» **Request**:
Below are the records; copy out every line that holds the word "Wiener".

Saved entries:
--------------------------------
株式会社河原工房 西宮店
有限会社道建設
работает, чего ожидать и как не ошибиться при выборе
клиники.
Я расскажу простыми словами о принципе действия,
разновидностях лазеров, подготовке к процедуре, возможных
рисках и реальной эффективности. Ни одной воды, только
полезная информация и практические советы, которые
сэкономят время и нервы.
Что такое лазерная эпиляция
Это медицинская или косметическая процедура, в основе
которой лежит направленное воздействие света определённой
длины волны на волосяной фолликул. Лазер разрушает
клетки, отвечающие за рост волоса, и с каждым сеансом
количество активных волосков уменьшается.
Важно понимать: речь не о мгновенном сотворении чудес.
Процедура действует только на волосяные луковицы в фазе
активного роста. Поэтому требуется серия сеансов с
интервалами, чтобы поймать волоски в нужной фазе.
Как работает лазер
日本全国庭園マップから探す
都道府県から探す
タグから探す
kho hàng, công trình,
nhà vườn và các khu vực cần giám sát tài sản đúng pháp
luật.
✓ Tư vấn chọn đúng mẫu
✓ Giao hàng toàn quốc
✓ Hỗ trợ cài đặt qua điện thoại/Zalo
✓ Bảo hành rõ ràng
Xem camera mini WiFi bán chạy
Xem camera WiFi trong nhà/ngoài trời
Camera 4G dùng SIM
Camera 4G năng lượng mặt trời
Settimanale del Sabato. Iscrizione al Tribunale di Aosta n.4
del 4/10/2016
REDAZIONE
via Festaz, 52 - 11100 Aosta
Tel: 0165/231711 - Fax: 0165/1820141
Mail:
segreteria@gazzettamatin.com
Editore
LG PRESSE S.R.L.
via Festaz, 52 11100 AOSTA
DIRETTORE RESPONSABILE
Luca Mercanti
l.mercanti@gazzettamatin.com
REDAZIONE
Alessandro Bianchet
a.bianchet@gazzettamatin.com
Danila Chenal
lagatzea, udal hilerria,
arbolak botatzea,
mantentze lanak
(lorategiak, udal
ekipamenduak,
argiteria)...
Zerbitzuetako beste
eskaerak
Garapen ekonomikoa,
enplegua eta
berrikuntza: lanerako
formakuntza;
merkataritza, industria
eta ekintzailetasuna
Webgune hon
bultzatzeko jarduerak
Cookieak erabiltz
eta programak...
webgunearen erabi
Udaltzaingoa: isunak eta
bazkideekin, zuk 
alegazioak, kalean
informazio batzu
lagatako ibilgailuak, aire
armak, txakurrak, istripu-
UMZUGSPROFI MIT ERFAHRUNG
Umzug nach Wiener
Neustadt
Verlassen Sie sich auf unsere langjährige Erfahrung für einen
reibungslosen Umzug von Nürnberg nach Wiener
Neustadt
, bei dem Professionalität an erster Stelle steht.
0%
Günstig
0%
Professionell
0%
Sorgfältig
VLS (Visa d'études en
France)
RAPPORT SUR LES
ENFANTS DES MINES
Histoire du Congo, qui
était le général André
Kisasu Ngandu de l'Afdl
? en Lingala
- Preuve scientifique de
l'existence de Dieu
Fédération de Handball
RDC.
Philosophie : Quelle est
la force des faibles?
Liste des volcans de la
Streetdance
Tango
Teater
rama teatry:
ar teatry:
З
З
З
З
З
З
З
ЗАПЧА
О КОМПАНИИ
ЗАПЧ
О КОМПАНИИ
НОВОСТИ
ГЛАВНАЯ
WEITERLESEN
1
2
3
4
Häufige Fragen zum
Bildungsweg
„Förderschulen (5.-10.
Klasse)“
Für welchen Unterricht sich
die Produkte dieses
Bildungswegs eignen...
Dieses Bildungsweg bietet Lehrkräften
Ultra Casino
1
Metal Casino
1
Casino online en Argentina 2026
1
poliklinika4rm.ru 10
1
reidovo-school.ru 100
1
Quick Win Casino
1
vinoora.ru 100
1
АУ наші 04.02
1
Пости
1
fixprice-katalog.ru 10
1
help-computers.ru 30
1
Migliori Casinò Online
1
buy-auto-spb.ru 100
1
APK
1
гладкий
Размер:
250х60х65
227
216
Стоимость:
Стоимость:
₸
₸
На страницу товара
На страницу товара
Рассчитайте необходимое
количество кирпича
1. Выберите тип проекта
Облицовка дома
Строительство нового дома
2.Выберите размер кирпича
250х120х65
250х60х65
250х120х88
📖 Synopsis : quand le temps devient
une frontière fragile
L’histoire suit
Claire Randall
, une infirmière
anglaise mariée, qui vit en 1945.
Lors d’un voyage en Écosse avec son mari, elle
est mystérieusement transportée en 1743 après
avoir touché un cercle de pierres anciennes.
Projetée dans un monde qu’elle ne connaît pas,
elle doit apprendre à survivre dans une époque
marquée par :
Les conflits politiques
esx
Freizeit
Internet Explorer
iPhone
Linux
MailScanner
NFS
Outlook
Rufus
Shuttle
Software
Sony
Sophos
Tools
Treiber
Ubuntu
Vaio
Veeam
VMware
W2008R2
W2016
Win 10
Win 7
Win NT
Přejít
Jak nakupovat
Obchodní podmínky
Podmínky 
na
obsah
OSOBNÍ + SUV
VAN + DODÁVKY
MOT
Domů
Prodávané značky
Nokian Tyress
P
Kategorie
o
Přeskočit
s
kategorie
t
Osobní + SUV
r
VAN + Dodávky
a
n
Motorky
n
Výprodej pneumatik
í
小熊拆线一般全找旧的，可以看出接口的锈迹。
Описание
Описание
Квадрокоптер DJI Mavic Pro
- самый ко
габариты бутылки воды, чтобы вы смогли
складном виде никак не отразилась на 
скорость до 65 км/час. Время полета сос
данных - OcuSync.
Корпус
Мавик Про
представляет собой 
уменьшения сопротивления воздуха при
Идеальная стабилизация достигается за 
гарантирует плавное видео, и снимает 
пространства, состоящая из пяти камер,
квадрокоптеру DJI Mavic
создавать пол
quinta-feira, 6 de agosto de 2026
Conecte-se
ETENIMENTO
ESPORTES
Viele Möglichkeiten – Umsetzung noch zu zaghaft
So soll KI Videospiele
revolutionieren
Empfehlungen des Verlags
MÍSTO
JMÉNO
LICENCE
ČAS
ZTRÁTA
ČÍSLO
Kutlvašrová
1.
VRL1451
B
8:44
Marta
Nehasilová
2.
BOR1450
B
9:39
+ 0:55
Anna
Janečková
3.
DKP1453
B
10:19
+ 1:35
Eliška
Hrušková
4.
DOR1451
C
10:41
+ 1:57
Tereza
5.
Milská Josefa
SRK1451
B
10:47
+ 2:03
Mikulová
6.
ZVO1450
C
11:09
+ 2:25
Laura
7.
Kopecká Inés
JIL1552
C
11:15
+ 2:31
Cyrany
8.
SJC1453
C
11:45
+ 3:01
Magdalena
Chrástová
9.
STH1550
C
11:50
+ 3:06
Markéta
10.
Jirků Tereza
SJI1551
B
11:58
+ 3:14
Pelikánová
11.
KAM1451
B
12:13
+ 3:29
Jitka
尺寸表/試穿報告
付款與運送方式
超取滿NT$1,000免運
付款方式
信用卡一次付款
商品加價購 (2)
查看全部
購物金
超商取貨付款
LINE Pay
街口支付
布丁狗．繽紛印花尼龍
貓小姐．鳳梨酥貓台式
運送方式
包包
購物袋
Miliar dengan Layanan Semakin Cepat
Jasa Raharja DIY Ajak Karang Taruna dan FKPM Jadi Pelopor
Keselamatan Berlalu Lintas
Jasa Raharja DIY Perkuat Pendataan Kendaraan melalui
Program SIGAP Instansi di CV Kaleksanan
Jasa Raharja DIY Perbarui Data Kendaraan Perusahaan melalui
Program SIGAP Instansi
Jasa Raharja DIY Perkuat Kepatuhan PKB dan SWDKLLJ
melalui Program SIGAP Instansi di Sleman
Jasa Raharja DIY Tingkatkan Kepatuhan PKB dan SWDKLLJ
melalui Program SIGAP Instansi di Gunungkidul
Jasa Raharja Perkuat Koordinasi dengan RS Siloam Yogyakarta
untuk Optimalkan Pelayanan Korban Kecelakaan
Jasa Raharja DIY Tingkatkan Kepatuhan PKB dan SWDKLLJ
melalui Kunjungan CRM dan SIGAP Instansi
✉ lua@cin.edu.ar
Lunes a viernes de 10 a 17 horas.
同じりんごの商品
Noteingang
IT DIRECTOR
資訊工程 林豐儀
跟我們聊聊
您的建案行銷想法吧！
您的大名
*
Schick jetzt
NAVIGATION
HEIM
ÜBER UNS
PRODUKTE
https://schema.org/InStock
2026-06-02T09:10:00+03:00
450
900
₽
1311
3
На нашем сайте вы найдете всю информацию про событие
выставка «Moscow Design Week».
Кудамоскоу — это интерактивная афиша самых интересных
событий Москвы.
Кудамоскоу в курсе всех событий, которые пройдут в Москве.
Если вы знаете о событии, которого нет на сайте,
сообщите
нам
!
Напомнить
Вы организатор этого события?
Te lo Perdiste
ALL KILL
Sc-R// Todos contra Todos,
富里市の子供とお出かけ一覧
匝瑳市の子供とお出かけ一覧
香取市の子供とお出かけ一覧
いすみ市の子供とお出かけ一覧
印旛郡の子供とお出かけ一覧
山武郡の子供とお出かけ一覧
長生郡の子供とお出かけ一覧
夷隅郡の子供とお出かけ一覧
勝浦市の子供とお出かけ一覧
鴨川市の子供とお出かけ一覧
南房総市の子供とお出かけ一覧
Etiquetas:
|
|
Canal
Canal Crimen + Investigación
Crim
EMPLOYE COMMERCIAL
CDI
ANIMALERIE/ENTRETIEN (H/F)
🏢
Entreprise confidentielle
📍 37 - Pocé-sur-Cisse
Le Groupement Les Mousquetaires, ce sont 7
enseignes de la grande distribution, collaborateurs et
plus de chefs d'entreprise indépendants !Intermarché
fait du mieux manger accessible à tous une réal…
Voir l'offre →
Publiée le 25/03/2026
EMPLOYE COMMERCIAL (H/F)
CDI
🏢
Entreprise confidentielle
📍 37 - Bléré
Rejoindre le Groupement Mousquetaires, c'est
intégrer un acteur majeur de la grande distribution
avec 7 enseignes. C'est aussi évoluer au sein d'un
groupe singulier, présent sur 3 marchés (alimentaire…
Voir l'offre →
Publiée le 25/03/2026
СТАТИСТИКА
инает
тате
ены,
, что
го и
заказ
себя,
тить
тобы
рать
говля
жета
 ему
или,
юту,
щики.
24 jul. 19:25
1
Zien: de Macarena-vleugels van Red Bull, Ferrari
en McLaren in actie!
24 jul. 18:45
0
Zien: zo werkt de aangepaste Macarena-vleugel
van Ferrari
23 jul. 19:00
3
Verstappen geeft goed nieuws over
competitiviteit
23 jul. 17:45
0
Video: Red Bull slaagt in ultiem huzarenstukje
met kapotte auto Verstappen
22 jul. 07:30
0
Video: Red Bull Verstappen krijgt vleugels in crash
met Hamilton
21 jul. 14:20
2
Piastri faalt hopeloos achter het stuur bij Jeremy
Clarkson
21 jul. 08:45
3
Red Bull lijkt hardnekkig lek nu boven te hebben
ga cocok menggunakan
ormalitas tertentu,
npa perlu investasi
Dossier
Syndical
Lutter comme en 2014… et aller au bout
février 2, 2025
--------------------------------
» **Solution to the problem**:
Umzug nach Wiener
reibungslosen Umzug von Nürnberg nach Wiener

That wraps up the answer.